**Goal:**
Write out the material exactly from the line with "Rendered at 1654 by 930 pixels." up to and including the line with "picture [523, 361, 1448, 1066]".

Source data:
⟨

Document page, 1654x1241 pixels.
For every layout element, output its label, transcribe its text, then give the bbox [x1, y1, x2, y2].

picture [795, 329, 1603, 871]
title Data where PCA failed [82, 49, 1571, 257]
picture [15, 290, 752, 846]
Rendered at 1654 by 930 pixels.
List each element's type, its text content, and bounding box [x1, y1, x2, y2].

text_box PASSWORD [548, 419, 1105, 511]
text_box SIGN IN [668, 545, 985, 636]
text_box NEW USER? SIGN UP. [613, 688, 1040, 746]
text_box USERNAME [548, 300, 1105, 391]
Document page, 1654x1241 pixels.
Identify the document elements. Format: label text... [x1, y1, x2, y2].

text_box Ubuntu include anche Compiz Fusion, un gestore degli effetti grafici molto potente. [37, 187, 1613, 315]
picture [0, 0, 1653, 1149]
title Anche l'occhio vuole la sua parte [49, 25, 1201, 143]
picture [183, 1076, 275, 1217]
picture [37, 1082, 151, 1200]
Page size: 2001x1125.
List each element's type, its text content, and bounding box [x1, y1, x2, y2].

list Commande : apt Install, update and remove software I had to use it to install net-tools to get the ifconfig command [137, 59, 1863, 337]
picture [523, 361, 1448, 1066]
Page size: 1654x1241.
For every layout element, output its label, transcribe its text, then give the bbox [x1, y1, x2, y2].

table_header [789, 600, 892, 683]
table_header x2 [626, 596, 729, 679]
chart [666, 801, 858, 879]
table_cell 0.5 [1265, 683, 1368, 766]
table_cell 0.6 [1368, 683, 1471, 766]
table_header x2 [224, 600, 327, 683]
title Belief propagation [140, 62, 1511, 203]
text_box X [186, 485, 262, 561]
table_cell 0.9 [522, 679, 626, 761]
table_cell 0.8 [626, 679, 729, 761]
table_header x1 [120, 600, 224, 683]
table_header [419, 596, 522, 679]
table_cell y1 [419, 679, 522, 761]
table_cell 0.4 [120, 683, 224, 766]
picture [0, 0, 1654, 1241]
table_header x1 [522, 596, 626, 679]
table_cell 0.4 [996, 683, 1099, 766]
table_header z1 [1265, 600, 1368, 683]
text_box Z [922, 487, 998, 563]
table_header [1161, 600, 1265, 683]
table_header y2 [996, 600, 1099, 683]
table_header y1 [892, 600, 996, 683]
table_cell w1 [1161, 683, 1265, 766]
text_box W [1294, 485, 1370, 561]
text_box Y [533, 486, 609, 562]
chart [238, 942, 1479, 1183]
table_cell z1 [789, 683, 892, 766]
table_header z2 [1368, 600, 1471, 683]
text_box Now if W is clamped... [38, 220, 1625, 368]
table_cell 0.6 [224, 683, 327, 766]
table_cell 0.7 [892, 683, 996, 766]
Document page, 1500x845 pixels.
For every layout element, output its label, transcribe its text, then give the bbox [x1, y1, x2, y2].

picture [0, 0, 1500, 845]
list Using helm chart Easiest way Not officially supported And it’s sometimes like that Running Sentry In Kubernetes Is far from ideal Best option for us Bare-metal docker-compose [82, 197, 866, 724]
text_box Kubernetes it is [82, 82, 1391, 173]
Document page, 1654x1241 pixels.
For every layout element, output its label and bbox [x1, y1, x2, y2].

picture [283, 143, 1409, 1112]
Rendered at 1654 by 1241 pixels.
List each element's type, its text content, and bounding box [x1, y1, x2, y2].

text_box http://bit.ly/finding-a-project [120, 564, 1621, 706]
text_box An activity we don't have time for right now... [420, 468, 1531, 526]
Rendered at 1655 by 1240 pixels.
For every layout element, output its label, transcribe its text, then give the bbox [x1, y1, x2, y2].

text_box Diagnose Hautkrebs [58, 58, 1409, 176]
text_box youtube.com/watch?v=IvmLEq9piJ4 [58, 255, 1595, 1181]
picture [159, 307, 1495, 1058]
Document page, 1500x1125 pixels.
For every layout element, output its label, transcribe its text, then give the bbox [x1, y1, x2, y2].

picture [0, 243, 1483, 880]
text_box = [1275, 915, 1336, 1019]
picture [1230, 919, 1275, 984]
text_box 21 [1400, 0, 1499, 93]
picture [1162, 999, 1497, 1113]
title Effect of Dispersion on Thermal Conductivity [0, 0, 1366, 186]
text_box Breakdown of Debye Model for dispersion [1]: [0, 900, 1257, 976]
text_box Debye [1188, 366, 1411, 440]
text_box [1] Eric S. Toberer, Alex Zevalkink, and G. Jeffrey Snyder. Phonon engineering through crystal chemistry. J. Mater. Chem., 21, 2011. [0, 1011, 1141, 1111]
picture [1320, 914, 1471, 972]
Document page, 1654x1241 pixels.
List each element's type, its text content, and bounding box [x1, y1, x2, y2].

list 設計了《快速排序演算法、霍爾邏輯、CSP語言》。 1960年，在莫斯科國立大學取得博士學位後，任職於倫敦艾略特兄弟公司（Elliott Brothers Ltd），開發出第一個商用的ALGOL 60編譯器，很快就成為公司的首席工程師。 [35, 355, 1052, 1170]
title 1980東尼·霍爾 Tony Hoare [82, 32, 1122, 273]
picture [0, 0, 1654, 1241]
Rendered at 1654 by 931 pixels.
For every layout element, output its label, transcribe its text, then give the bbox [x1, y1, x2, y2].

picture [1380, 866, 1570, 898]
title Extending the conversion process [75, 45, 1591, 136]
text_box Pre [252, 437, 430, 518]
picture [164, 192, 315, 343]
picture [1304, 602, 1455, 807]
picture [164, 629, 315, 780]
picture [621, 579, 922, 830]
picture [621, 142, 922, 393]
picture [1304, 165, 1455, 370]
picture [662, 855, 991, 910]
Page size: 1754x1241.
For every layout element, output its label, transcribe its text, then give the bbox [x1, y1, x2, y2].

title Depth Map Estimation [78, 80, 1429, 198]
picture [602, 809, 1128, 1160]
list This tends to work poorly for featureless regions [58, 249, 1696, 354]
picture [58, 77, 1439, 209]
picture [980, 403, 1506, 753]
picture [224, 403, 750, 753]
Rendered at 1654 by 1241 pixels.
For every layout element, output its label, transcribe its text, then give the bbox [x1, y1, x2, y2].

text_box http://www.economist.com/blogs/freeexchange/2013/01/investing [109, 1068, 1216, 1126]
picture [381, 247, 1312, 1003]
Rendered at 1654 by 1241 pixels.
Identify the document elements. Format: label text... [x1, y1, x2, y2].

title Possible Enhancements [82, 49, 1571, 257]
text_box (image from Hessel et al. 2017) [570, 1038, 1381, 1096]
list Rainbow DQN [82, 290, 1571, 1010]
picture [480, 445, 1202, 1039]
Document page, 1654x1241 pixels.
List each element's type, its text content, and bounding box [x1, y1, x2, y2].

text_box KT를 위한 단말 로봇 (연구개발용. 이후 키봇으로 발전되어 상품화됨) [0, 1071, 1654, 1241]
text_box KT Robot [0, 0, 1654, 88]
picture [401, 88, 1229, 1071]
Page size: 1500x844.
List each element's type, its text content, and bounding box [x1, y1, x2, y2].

⟩

**Task answer:**
Rendered at 1654 by 930 pixels.
List each element's type, its text content, and bounding box [x1, y1, x2, y2].

text_box PASSWORD [548, 419, 1105, 511]
text_box SIGN IN [668, 545, 985, 636]
text_box NEW USER? SIGN UP. [613, 688, 1040, 746]
text_box USERNAME [548, 300, 1105, 391]
Document page, 1654x1241 pixels.
Identify the document elements. Format: label text... [x1, y1, x2, y2].

text_box Ubuntu include anche Compiz Fusion, un gestore degli effetti grafici molto potente. [37, 187, 1613, 315]
picture [0, 0, 1653, 1149]
title Anche l'occhio vuole la sua parte [49, 25, 1201, 143]
picture [183, 1076, 275, 1217]
picture [37, 1082, 151, 1200]
Page size: 2001x1125.
List each element's type, its text content, and bounding box [x1, y1, x2, y2].

list Commande : apt Install, update and remove software I had to use it to install net-tools to get the ifconfig command [137, 59, 1863, 337]
picture [523, 361, 1448, 1066]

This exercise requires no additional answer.